What the task asks
A word-for-word copy of the entries below is required.

-=-=-

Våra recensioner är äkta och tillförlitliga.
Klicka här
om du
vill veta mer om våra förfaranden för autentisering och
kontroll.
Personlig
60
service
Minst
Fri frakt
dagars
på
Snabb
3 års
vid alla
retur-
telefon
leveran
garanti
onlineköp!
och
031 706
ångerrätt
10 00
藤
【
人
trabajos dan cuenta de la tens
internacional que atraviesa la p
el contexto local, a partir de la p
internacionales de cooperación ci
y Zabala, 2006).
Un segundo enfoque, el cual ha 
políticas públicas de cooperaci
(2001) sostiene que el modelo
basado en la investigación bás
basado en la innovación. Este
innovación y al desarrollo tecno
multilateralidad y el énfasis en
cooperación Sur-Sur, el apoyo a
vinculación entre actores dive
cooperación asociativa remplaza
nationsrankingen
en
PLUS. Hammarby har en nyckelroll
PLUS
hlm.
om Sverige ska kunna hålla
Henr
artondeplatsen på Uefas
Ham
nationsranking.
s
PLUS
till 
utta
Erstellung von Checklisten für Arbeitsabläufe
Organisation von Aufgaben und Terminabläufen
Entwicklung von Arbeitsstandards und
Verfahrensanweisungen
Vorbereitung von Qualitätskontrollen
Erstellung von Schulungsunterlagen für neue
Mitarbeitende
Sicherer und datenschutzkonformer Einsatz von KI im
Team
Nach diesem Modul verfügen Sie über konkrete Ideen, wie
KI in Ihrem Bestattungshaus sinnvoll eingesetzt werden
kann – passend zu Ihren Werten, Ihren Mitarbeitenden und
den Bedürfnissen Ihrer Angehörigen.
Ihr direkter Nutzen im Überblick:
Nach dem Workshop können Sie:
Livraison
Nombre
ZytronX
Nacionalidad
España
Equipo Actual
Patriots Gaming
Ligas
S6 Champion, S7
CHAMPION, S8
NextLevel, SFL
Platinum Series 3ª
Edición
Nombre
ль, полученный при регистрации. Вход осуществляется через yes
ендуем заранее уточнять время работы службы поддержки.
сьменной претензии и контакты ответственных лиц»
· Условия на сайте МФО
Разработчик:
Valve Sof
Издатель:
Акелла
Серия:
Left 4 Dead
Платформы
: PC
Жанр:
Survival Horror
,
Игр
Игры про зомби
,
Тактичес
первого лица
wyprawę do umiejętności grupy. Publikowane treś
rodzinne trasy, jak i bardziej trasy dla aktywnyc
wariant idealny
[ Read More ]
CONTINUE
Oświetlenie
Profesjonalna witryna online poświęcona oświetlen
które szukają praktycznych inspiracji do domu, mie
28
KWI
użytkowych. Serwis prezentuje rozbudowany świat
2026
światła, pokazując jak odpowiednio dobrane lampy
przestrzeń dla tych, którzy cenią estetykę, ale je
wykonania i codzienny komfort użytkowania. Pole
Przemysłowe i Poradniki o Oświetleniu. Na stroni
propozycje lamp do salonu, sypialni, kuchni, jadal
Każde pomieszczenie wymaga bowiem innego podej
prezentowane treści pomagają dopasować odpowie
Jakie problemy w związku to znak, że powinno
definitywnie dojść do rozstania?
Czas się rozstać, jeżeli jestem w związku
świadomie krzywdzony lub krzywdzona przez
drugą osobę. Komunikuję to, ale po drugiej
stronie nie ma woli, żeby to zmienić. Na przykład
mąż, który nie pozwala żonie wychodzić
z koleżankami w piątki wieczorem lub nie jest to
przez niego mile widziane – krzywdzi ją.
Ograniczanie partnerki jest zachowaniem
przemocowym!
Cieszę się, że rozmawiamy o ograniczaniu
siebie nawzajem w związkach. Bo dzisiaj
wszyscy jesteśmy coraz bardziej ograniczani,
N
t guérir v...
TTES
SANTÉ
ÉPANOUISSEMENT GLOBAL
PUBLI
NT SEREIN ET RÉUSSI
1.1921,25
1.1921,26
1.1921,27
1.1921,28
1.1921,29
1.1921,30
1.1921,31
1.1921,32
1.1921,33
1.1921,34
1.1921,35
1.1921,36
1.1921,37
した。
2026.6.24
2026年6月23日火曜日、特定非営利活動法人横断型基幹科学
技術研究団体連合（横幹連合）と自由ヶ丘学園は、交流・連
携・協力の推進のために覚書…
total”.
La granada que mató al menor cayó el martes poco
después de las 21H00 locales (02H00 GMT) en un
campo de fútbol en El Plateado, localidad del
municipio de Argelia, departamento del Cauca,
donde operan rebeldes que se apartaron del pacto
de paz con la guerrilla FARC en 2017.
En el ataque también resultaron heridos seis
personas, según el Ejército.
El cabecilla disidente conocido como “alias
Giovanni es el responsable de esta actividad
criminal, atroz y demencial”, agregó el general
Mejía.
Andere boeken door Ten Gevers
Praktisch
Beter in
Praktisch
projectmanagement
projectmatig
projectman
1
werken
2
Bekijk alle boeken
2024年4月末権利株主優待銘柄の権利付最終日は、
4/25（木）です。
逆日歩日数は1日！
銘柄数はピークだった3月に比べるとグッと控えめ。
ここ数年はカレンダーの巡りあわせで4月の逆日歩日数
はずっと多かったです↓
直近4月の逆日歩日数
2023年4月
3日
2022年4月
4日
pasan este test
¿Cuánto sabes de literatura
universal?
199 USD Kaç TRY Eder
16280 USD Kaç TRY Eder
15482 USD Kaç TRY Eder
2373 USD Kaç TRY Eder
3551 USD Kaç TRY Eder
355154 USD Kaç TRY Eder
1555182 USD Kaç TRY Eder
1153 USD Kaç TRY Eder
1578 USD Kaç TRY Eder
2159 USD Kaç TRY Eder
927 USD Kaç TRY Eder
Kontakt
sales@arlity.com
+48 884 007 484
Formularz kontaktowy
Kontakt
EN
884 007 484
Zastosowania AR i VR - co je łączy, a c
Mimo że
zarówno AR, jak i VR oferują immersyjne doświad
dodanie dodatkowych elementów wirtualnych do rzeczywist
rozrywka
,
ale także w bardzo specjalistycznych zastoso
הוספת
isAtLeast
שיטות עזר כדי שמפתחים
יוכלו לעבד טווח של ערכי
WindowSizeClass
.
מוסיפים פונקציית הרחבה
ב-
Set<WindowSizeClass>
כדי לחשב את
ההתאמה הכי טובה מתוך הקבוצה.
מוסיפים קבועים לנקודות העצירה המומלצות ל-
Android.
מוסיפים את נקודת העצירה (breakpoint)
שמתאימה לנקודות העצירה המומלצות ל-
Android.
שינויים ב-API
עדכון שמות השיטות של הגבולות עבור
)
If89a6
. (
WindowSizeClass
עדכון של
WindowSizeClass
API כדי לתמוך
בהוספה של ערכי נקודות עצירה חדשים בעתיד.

-=-=-

Task output
Våra recensioner är äkta och tillförlitliga.
Klicka här
om du
vill veta mer om våra förfaranden för autentisering och
kontroll.
Personlig
60
service
Minst
Fri frakt
dagars
på
Snabb
3 års
vid alla
retur-
telefon
leveran
garanti
onlineköp!
och
031 706
ångerrätt
10 00
藤
【
人
trabajos dan cuenta de la tens
internacional que atraviesa la p
el contexto local, a partir de la p
internacionales de cooperación ci
y Zabala, 2006).
Un segundo enfoque, el cual ha 
políticas públicas de cooperaci
(2001) sostiene que el modelo
basado en la investigación bás
basado en la innovación. Este
innovación y al desarrollo tecno
multilateralidad y el énfasis en
cooperación Sur-Sur, el apoyo a
vinculación entre actores dive
cooperación asociativa remplaza
nationsrankingen
en
PLUS. Hammarby har en nyckelroll
PLUS
hlm.
om Sverige ska kunna hålla
Henr
artondeplatsen på Uefas
Ham
nationsranking.
s
PLUS
till 
utta
Erstellung von Checklisten für Arbeitsabläufe
Organisation von Aufgaben und Terminabläufen
Entwicklung von Arbeitsstandards und
Verfahrensanweisungen
Vorbereitung von Qualitätskontrollen
Erstellung von Schulungsunterlagen für neue
Mitarbeitende
Sicherer und datenschutzkonformer Einsatz von KI im
Team
Nach diesem Modul verfügen Sie über konkrete Ideen, wie
KI in Ihrem Bestattungshaus sinnvoll eingesetzt werden
kann – passend zu Ihren Werten, Ihren Mitarbeitenden und
den Bedürfnissen Ihrer Angehörigen.
Ihr direkter Nutzen im Überblick:
Nach dem Workshop können Sie:
Livraison
Nombre
ZytronX
Nacionalidad
España
Equipo Actual
Patriots Gaming
Ligas
S6 Champion, S7
CHAMPION, S8
NextLevel, SFL
Platinum Series 3ª
Edición
Nombre
ль, полученный при регистрации. Вход осуществляется через yes
ендуем заранее уточнять время работы службы поддержки.
сьменной претензии и контакты ответственных лиц»
· Условия на сайте МФО
Разработчик:
Valve Sof
Издатель:
Акелла
Серия:
Left 4 Dead
Платформы
: PC
Жанр:
Survival Horror
,
Игр
Игры про зомби
,
Тактичес
первого лица
wyprawę do umiejętności grupy. Publikowane treś
rodzinne trasy, jak i bardziej trasy dla aktywnyc
wariant idealny
[ Read More ]
CONTINUE
Oświetlenie
Profesjonalna witryna online poświęcona oświetlen
które szukają praktycznych inspiracji do domu, mie
28
KWI
użytkowych. Serwis prezentuje rozbudowany świat
2026
światła, pokazując jak odpowiednio dobrane lampy
przestrzeń dla tych, którzy cenią estetykę, ale je
wykonania i codzienny komfort użytkowania. Pole
Przemysłowe i Poradniki o Oświetleniu. Na stroni
propozycje lamp do salonu, sypialni, kuchni, jadal
Każde pomieszczenie wymaga bowiem innego podej
prezentowane treści pomagają dopasować odpowie
Jakie problemy w związku to znak, że powinno
definitywnie dojść do rozstania?
Czas się rozstać, jeżeli jestem w związku
świadomie krzywdzony lub krzywdzona przez
drugą osobę. Komunikuję to, ale po drugiej
stronie nie ma woli, żeby to zmienić. Na przykład
mąż, który nie pozwala żonie wychodzić
z koleżankami w piątki wieczorem lub nie jest to
przez niego mile widziane – krzywdzi ją.
Ograniczanie partnerki jest zachowaniem
przemocowym!
Cieszę się, że rozmawiamy o ograniczaniu
siebie nawzajem w związkach. Bo dzisiaj
wszyscy jesteśmy coraz bardziej ograniczani,
N
t guérir v...
TTES
SANTÉ
ÉPANOUISSEMENT GLOBAL
PUBLI
NT SEREIN ET RÉUSSI
1.1921,25
1.1921,26
1.1921,27
1.1921,28
1.1921,29
1.1921,30
1.1921,31
1.1921,32
1.1921,33
1.1921,34
1.1921,35
1.1921,36
1.1921,37
した。
2026.6.24
2026年6月23日火曜日、特定非営利活動法人横断型基幹科学
技術研究団体連合（横幹連合）と自由ヶ丘学園は、交流・連
携・協力の推進のために覚書…
total”.
La granada que mató al menor cayó el martes poco
después de las 21H00 locales (02H00 GMT) en un
campo de fútbol en El Plateado, localidad del
municipio de Argelia, departamento del Cauca,
donde operan rebeldes que se apartaron del pacto
de paz con la guerrilla FARC en 2017.
En el ataque también resultaron heridos seis
personas, según el Ejército.
El cabecilla disidente conocido como “alias
Giovanni es el responsable de esta actividad
criminal, atroz y demencial”, agregó el general
Mejía.
Andere boeken door Ten Gevers
Praktisch
Beter in
Praktisch
projectmanagement
projectmatig
projectman
1
werken
2
Bekijk alle boeken
2024年4月末権利株主優待銘柄の権利付最終日は、
4/25（木）です。
逆日歩日数は1日！
銘柄数はピークだった3月に比べるとグッと控えめ。
ここ数年はカレンダーの巡りあわせで4月の逆日歩日数
はずっと多かったです↓
直近4月の逆日歩日数
2023年4月
3日
2022年4月
4日
pasan este test
¿Cuánto sabes de literatura
universal?
199 USD Kaç TRY Eder
16280 USD Kaç TRY Eder
15482 USD Kaç TRY Eder
2373 USD Kaç TRY Eder
3551 USD Kaç TRY Eder
355154 USD Kaç TRY Eder
1555182 USD Kaç TRY Eder
1153 USD Kaç TRY Eder
1578 USD Kaç TRY Eder
2159 USD Kaç TRY Eder
927 USD Kaç TRY Eder
Kontakt
sales@arlity.com
+48 884 007 484
Formularz kontaktowy
Kontakt
EN
884 007 484
Zastosowania AR i VR - co je łączy, a c
Mimo że
zarówno AR, jak i VR oferują immersyjne doświad
dodanie dodatkowych elementów wirtualnych do rzeczywist
rozrywka
,
ale także w bardzo specjalistycznych zastoso
הוספת
isAtLeast
שיטות עזר כדי שמפתחים
יוכלו לעבד טווח של ערכי
WindowSizeClass
.
מוסיפים פונקציית הרחבה
ב-
Set<WindowSizeClass>
כדי לחשב את
ההתאמה הכי טובה מתוך הקבוצה.
מוסיפים קבועים לנקודות העצירה המומלצות ל-
Android.
מוסיפים את נקודת העצירה (breakpoint)
שמתאימה לנקודות העצירה המומלצות ל-
Android.
שינויים ב-API
עדכון שמות השיטות של הגבולות עבור
)
If89a6
. (
WindowSizeClass
עדכון של
WindowSizeClass
API כדי לתמוך
בהוספה של ערכי נקודות עצירה חדשים בעתיד.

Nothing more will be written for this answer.